何故なら、突然現れた少年が倒れていた二人を抱えて安全な場所に連れていっていたからだ。









◇ ◇ ◇







「ふふ、ふふふふふふふ」


なんとか二人が魔法を食らう前に超ギリギリの安全地帯に連れていくことに成功した俺を見て、水色の髪の小さな少女が突然笑い出した。


「・・・お前、魔神だな」

「ふふふ、そうだよ。レヴィアタンっていうんだぁ」

「俺はジークフリードだ」

「知ってる」

「なぬっ!?」


まさか、魔神に名前を覚えられてるとは。

あ、なるほど。

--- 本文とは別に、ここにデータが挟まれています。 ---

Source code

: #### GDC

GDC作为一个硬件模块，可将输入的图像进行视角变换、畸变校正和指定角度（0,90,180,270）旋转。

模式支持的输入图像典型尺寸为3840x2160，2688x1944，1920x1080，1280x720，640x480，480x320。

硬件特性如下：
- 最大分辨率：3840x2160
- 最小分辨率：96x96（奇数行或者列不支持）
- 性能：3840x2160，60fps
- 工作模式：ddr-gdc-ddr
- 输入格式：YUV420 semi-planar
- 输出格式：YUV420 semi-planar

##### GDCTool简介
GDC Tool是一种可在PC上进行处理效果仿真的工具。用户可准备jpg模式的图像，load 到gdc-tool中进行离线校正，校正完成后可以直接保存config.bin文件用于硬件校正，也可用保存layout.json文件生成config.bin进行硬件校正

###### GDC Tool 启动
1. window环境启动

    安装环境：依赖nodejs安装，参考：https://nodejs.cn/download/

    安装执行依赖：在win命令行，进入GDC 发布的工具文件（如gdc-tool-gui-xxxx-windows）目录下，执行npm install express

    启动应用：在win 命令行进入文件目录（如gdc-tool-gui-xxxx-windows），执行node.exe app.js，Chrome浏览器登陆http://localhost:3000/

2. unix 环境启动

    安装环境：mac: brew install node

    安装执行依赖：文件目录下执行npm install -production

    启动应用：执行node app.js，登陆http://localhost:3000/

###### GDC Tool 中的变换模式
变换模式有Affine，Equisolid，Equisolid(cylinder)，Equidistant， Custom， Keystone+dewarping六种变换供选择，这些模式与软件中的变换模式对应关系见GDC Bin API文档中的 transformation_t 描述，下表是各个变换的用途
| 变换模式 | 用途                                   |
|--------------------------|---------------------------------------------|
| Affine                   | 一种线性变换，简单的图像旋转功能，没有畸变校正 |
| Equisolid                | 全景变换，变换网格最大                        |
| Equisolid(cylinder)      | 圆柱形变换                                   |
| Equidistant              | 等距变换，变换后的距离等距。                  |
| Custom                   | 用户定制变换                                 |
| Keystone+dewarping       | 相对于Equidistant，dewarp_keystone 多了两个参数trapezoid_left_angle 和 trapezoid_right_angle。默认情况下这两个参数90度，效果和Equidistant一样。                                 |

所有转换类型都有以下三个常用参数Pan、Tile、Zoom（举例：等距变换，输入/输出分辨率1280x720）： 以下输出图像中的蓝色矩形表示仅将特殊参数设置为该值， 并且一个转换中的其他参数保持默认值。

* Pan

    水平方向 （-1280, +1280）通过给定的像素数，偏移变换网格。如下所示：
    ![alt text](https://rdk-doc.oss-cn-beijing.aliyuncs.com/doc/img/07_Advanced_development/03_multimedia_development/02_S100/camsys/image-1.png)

アルターぶっ殺したからか。


「で、何で魔神様がこんなとこに?」

「この迷宮はボクが造った迷宮だからねー」

「へえ、すげえな」

「でしょー」


そんな俺達の会話を聞きながらシオンとエステリーナは信じられないものを見るかのような目で俺を見ている。

シルフィは流石はご主人様とか言ってるが。


「何が目的だ?」

「君と戦ってみたかったんだ」


そう言うとレヴィアタンは魔法を放った。水がまるで銃弾の如く俺に迫る。が、俺に当たった瞬間弾けて消えた。


「へえ、それが噂の耐久力に魔防かぁ」

「噂になってんのか」

「そりゃあ一応魔神を倒した人間だもんね。注目はされるでしょ」


なるほど、人気者は辛いぜ。


「むふふ、でもここで戦うつもりは無いんだー」

「あ?」

「《いでよ、水鳴の冥獣達》」


その時、突然レヴィアタンの前に2体の魔物が現れた。

水色の毛を生やしたまるで巨大な狼のような魔物である。


「王都で待ってるよん」

「は?え、おまっ」


そんな事を言ってレヴィアタンは消えた。あいつ、まさか・・・。


「グルルルルル」


やばい、早く王都に戻らないと大変なコトになる。

その前にまずこの狼さんを倒さなければ。


「ジークさん、ここは私達に任せてください」

「な、でも・・・」

「大丈夫です、先に王都に戻ってください」


真剣な表情でシオンにそう言われ、俺は言葉に詰まった。

多分この魔物、かなり強い。それが二匹いるんだ。


「・・・分かった」


でも、彼女達なら何とか勝てる筈だ。


「ふむ、それで、どうやって外に出るんだ?」

「ん?ああ、それはだな」


どんだけ下に落ちたのかは知らん。けど、多分出れるだろ。


「三人共離れててくれ」

「・・・?」


シオン達が俺から距離をとったのを確認して、


「ふんッ!!!」


俺は本気で跳んだ。異常なまでに高い耐久力、そして筋力のおかげで俺は天井を突き破り、とんでもない速度で地上に向かう。


そして。


「っしゃあ!」


何回天井をぶち破ったかは分からないが、俺は迷宮の外に飛び出した。


あとは、全力で泳ぐか。

俺は勢いよく湖に飛び込んだ。













「・・・」

「・・・」

「流石ご主人様ですね!」


残された彼女達は、魔物と戦うことを忘れてぽっかり空いた天井の穴を眺めていた。